Vluchtelingenorganisaties
Half juni publiceerden twaalf internationale mensenrechtenorganisaties een alarmerende verklaring. Een van hun grootste zorgpunten is de serie politie-invallen bij lokale en internationale vluchtelingenorganisaties in de maand mei. Er werden zes mensen gevangen genomen, onder wie medewerkers van twee internationale vluchtelingenorganisaties, Terre d’Asile en het CTR (het Tunesische kantoor van de VN-Mensenrechtenraad UNHCR), wegens het „witwassen en criminele samenzweringen om mensen toegang te geven tot het Tunesische grondgebied”.
„Migratie is taboe”, zegt een directeur van een vluchtelingenorganisatie in het zuiden van Tunesië door de telefoon. Zijn organisatie figureert op een lijstje doelwitten dat via de sociale media rondzingt. Hij heeft, zegt hij, „hints van de autoriteiten” ontvangen en zette daarom vrijwel al zijn activiteiten stop.
Op 10 oktober moet Chaïma Issa (43), boegbeeld van het Front du Salut National en een van de twee verdachten in de complotzaak die vorig jaar juli werden vrijgelaten, opnieuw voor de militaire rechtbank verschijnen. Haar hangt een jaar gevangenisstraf boven het hoofd, waartoe de militaire rechter haar in juni bij verstek veroordeelde wegens onder meer „belediging van het staatshoofd”.

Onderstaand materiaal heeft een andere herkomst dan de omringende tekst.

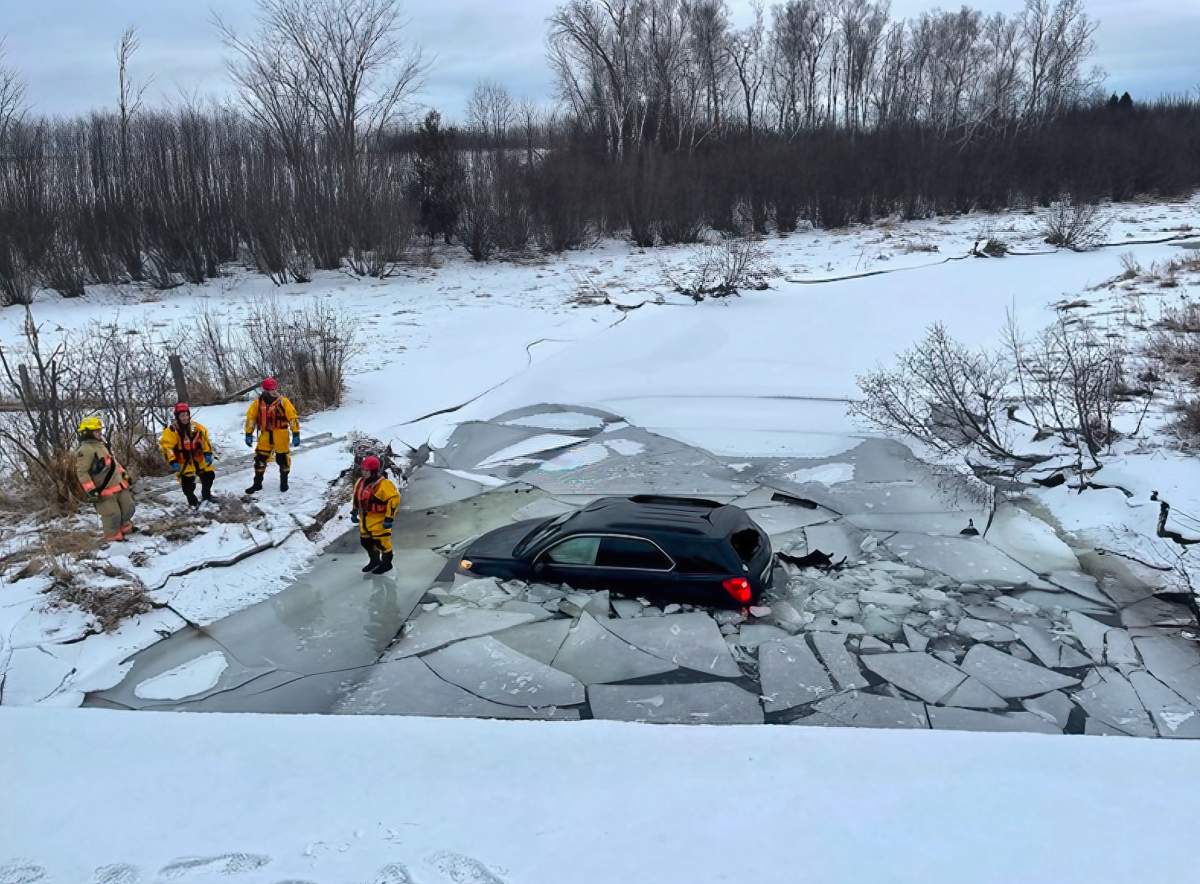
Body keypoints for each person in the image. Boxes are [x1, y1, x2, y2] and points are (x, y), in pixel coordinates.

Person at [73, 415, 136, 542]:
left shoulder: (101, 445)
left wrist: (125, 475)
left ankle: (126, 528)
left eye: (99, 430)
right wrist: (92, 491)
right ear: (88, 433)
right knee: (112, 515)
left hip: (119, 485)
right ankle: (113, 538)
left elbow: (114, 463)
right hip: (103, 491)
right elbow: (82, 473)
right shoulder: (85, 450)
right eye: (97, 431)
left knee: (128, 507)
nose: (100, 433)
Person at [243, 377, 300, 494]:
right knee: (260, 459)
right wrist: (248, 433)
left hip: (281, 433)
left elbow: (293, 418)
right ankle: (257, 484)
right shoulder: (258, 403)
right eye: (271, 389)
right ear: (265, 390)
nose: (274, 391)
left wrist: (296, 433)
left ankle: (284, 482)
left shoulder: (284, 401)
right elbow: (251, 418)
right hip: (265, 434)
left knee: (282, 459)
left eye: (275, 388)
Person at [350, 455, 400, 574]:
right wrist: (354, 511)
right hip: (365, 520)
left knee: (382, 543)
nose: (364, 472)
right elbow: (357, 497)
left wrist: (389, 518)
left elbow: (394, 499)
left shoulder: (384, 485)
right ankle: (375, 560)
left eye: (367, 470)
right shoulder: (360, 482)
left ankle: (387, 563)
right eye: (363, 470)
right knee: (366, 542)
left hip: (378, 521)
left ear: (373, 471)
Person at [159, 403, 215, 507]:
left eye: (186, 415)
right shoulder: (172, 431)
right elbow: (167, 447)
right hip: (183, 461)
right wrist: (172, 460)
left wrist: (207, 452)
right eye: (182, 416)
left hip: (198, 458)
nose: (185, 418)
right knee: (187, 484)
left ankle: (206, 495)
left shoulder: (196, 427)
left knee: (209, 475)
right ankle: (193, 502)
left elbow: (204, 440)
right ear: (177, 417)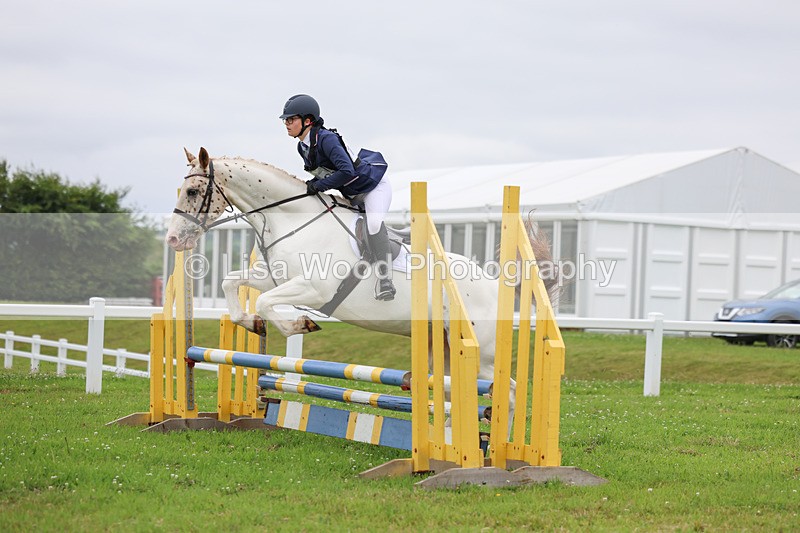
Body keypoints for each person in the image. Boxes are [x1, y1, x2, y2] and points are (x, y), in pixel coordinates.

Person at [280, 94, 396, 301]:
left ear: (307, 121)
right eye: (285, 120)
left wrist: (319, 186)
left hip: (373, 187)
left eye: (291, 119)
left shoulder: (327, 139)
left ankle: (386, 279)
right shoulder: (302, 146)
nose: (287, 124)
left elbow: (347, 172)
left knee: (374, 224)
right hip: (351, 194)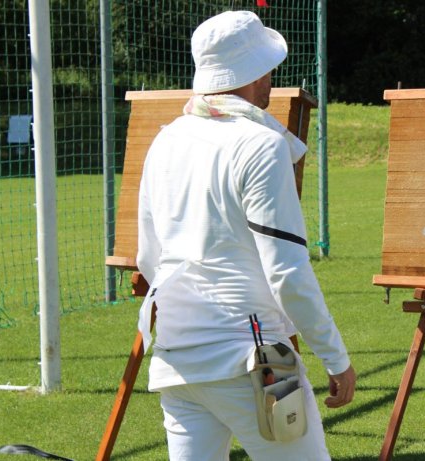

„Mijn zoon en ik leven continu in angst voor arrestatie”, zegt Chaïma Issa. „Telkens als iets of iemand op de deur klopt, staat ons hart stil. Toespraken van de president maken me zo nerveus dat ik soms dagenlang het contact met de buitenwereld vermijd.” Arrestaties vindt Issa als politiek activist een soort beroepsrisico. „Conflicten met autoriteiten zijn soms onvermijdelijk, bijvoorbeeld tijdens demonstraties. Maar niet zo. Ik ben geen terrorist.”